(Data records)
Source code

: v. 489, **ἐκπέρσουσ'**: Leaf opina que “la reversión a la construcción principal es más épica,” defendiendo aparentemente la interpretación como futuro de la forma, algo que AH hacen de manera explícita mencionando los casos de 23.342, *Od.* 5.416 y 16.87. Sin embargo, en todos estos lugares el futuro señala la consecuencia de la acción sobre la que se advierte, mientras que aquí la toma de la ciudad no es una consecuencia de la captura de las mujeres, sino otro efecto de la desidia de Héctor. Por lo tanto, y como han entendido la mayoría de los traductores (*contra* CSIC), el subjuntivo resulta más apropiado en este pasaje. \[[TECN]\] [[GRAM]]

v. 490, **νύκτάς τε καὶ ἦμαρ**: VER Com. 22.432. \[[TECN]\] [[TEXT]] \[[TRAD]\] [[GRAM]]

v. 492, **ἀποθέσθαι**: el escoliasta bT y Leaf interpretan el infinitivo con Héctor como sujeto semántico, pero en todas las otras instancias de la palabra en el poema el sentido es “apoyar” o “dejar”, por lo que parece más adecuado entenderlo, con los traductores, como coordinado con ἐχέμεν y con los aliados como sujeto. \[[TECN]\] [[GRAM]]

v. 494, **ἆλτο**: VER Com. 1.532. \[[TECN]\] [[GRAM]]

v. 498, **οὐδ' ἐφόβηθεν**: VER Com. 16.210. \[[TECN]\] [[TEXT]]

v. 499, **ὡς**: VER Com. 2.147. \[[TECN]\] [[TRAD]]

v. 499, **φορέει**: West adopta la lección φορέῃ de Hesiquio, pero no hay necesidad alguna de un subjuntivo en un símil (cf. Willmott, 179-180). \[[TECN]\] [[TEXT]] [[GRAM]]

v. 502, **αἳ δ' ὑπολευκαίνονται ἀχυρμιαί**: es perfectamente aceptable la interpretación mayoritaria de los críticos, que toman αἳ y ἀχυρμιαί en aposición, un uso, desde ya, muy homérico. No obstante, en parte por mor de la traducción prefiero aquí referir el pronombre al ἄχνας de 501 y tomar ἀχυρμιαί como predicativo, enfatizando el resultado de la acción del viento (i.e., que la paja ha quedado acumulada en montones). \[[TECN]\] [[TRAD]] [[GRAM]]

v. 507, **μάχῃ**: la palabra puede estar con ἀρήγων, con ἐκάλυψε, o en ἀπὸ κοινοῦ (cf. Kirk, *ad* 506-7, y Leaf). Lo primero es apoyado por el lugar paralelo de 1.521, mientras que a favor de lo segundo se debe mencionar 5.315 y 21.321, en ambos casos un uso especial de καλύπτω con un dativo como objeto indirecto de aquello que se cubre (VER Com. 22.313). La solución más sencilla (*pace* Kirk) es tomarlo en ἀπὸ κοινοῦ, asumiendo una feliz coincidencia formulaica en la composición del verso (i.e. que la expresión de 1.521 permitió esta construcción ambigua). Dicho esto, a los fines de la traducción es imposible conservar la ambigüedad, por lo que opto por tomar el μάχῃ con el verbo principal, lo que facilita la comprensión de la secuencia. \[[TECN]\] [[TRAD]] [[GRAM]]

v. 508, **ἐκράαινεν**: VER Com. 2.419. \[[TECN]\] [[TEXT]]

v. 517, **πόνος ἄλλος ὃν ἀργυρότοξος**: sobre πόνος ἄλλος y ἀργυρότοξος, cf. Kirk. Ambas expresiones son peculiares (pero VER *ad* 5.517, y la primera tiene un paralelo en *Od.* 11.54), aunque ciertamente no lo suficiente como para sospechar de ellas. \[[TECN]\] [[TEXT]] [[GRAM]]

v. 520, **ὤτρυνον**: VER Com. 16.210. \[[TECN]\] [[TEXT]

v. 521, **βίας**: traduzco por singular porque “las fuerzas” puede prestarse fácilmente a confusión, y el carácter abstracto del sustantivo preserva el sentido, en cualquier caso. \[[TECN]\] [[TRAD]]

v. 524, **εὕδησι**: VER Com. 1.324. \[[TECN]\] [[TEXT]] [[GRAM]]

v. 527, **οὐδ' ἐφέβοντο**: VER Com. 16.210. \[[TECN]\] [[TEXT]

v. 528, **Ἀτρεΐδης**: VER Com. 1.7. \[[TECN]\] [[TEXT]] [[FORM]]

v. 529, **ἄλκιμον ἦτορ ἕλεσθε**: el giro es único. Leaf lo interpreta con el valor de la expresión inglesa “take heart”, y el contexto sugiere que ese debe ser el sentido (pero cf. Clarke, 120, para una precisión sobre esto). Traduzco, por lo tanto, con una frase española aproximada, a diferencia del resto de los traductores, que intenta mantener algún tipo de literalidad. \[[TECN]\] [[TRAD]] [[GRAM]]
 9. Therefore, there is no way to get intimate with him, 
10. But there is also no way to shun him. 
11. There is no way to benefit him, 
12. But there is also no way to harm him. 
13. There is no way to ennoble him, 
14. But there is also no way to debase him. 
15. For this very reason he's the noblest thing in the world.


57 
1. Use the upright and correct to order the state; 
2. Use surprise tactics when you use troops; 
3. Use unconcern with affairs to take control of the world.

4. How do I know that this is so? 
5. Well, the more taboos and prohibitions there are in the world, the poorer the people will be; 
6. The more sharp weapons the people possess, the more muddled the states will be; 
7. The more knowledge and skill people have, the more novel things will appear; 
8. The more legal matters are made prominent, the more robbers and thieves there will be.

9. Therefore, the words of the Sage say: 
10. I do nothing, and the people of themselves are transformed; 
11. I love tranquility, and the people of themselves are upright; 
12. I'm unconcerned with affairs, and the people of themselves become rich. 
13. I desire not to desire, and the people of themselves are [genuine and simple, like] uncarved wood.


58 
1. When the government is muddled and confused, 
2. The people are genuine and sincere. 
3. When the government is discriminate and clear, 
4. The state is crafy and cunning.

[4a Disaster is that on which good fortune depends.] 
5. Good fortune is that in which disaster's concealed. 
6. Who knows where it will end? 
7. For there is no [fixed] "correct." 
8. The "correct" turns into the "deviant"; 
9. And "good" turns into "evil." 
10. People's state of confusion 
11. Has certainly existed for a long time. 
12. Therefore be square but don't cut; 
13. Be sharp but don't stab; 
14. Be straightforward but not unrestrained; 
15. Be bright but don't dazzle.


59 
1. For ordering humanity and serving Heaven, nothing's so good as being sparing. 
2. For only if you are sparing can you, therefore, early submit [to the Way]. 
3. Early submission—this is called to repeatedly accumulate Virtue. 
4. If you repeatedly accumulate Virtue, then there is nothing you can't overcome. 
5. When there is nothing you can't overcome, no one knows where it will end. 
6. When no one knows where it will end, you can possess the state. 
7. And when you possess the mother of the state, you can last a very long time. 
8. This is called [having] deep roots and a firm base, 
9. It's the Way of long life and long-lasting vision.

§ **WHAT YOU ARE ASKED TO DO**:
Turn every line of the entries above into a Markdown table with the columns "Row" and "Line", numbering the rows in order. Skip all blank lines.

§ **ANSWER TO THE PROBLEM**:
| Row | Line |
|---|---|
| 1 | Source code |
| 2 | : v. 489, **ἐκπέρσουσ'**: Leaf opina que “la reversión a la construcción principal es más épica,” defendiendo aparentemente la interpretación como futuro de la forma, algo que AH hacen de manera explícita mencionando los casos de 23.342, *Od.* 5.416 y 16.87. Sin embargo, en todos estos lugares el futuro señala la consecuencia de la acción sobre la que se advierte, mientras que aquí la toma de la ciudad no es una consecuencia de la captura de las mujeres, sino otro efecto de la desidia de Héctor. Por lo tanto, y como han entendido la mayoría de los traductores (*contra* CSIC), el subjuntivo resulta más apropiado en este pasaje. \[[TECN]\] [[GRAM]] |
| 3 | v. 490, **νύκτάς τε καὶ ἦμαρ**: VER Com. 22.432. \[[TECN]\] [[TEXT]] \[[TRAD]\] [[GRAM]] |
| 4 | v. 492, **ἀποθέσθαι**: el escoliasta bT y Leaf interpretan el infinitivo con Héctor como sujeto semántico, pero en todas las otras instancias de la palabra en el poema el sentido es “apoyar” o “dejar”, por lo que parece más adecuado entenderlo, con los traductores, como coordinado con ἐχέμεν y con los aliados como sujeto. \[[TECN]\] [[GRAM]] |
| 5 | v. 494, **ἆλτο**: VER Com. 1.532. \[[TECN]\] [[GRAM]] |
| 6 | v. 498, **οὐδ' ἐφόβηθεν**: VER Com. 16.210. \[[TECN]\] [[TEXT]] |
| 7 | v. 499, **ὡς**: VER Com. 2.147. \[[TECN]\] [[TRAD]] |
| 8 | v. 499, **φορέει**: West adopta la lección φορέῃ de Hesiquio, pero no hay necesidad alguna de un subjuntivo en un símil (cf. Willmott, 179-180). \[[TECN]\] [[TEXT]] [[GRAM]] |
| 9 | v. 502, **αἳ δ' ὑπολευκαίνονται ἀχυρμιαί**: es perfectamente aceptable la interpretación mayoritaria de los críticos, que toman αἳ y ἀχυρμιαί en aposición, un uso, desde ya, muy homérico. No obstante, en parte por mor de la traducción prefiero aquí referir el pronombre al ἄχνας de 501 y tomar ἀχυρμιαί como predicativo, enfatizando el resultado de la acción del viento (i.e., que la paja ha quedado acumulada en montones). \[[TECN]\] [[TRAD]] [[GRAM]] |
| 10 | v. 507, **μάχῃ**: la palabra puede estar con ἀρήγων, con ἐκάλυψε, o en ἀπὸ κοινοῦ (cf. Kirk, *ad* 506-7, y Leaf). Lo primero es apoyado por el lugar paralelo de 1.521, mientras que a favor de lo segundo se debe mencionar 5.315 y 21.321, en ambos casos un uso especial de καλύπτω con un dativo como objeto indirecto de aquello que se cubre (VER Com. 22.313). La solución más sencilla (*pace* Kirk) es tomarlo en ἀπὸ κοινοῦ, asumiendo una feliz coincidencia formulaica en la composición del verso (i.e. que la expresión de 1.521 permitió esta construcción ambigua). Dicho esto, a los fines de la traducción es imposible conservar la ambigüedad, por lo que opto por tomar el μάχῃ con el verbo principal, lo que facilita la comprensión de la secuencia. \[[TECN]\] [[TRAD]] [[GRAM]] |
| 11 | v. 508, **ἐκράαινεν**: VER Com. 2.419. \[[TECN]\] [[TEXT]] |
| 12 | v. 517, **πόνος ἄλλος ὃν ἀργυρότοξος**: sobre πόνος ἄλλος y ἀργυρότοξος, cf. Kirk. Ambas expresiones son peculiares (pero VER *ad* 5.517, y la primera tiene un paralelo en *Od.* 11.54), aunque ciertamente no lo suficiente como para sospechar de ellas. \[[TECN]\] [[TEXT]] [[GRAM]] |
| 13 | v. 520, **ὤτρυνον**: VER Com. 16.210. \[[TECN]\] [[TEXT] |
| 14 | v. 521, **βίας**: traduzco por singular porque “las fuerzas” puede prestarse fácilmente a confusión, y el carácter abstracto del sustantivo preserva el sentido, en cualquier caso. \[[TECN]\] [[TRAD]] |
| 15 | v. 524, **εὕδησι**: VER Com. 1.324. \[[TECN]\] [[TEXT]] [[GRAM]] |
| 16 | v. 527, **οὐδ' ἐφέβοντο**: VER Com. 16.210. \[[TECN]\] [[TEXT] |
| 17 | v. 528, **Ἀτρεΐδης**: VER Com. 1.7. \[[TECN]\] [[TEXT]] [[FORM]] |
| 18 | v. 529, **ἄλκιμον ἦτορ ἕλεσθε**: el giro es único. Leaf lo interpreta con el valor de la expresión inglesa “take heart”, y el contexto sugiere que ese debe ser el sentido (pero cf. Clarke, 120, para una precisión sobre esto). Traduzco, por lo tanto, con una frase española aproximada, a diferencia del resto de los traductores, que intenta mantener algún tipo de literalidad. \[[TECN]\] [[TRAD]] [[GRAM]] |
| 19 |  9. Therefore, there is no way to get intimate with him,  |
| 20 | 10. But there is also no way to shun him.  |
| 21 | 11. There is no way to benefit him,  |
| 22 | 12. But there is also no way to harm him.  |
| 23 | 13. There is no way to ennoble him,  |
| 24 | 14. But there is also no way to debase him.  |
| 25 | 15. For this very reason he's the noblest thing in the world. |
| 26 | 57  |
| 27 | 1. Use the upright and correct to order the state;  |
| 28 | 2. Use surprise tactics when you use troops;  |
| 29 | 3. Use unconcern with affairs to take control of the world. |
| 30 | 4. How do I know that this is so?  |
| 31 | 5. Well, the more taboos and prohibitions there are in the world, the poorer the people will be;  |
| 32 | 6. The more sharp weapons the people possess, the more muddled the states will be;  |
| 33 | 7. The more knowledge and skill people have, the more novel things will appear;  |
| 34 | 8. The more legal matters are made prominent, the more robbers and thieves there will be. |
| 35 | 9. Therefore, the words of the Sage say:  |
| 36 | 10. I do nothing, and the people of themselves are transformed;  |
| 37 | 11. I love tranquility, and the people of themselves are upright;  |
| 38 | 12. I'm unconcerned with affairs, and the people of themselves become rich.  |
| 39 | 13. I desire not to desire, and the people of themselves are [genuine and simple, like] uncarved wood. |
| 40 | 58  |
| 41 | 1. When the government is muddled and confused,  |
| 42 | 2. The people are genuine and sincere.  |
| 43 | 3. When the government is discriminate and clear,  |
| 44 | 4. The state is crafy and cunning. |
| 45 | [4a Disaster is that on which good fortune depends.]  |
| 46 | 5. Good fortune is that in which disaster's concealed.  |
| 47 | 6. Who knows where it will end?  |
| 48 | 7. For there is no [fixed] "correct."  |
| 49 | 8. The "correct" turns into the "deviant";  |
| 50 | 9. And "good" turns into "evil."  |
| 51 | 10. People's state of confusion  |
| 52 | 11. Has certainly existed for a long time.  |
| 53 | 12. Therefore be square but don't cut;  |
| 54 | 13. Be sharp but don't stab;  |
| 55 | 14. Be straightforward but not unrestrained;  |
| 56 | 15. Be bright but don't dazzle. |
| 57 | 59  |
| 58 | 1. For ordering humanity and serving Heaven, nothing's so good as being sparing.  |
| 59 | 2. For only if you are sparing can you, therefore, early submit [to the Way].  |
| 60 | 3. Early submission—this is called to repeatedly accumulate Virtue.  |
| 61 | 4. If you repeatedly accumulate Virtue, then there is nothing you can't overcome.  |
| 62 | 5. When there is nothing you can't overcome, no one knows where it will end.  |
| 63 | 6. When no one knows where it will end, you can possess the state.  |
| 64 | 7. And when you possess the mother of the state, you can last a very long time.  |
| 65 | 8. This is called [having] deep roots and a firm base,  |
| 66 | 9. It's the Way of long life and long-lasting vision. |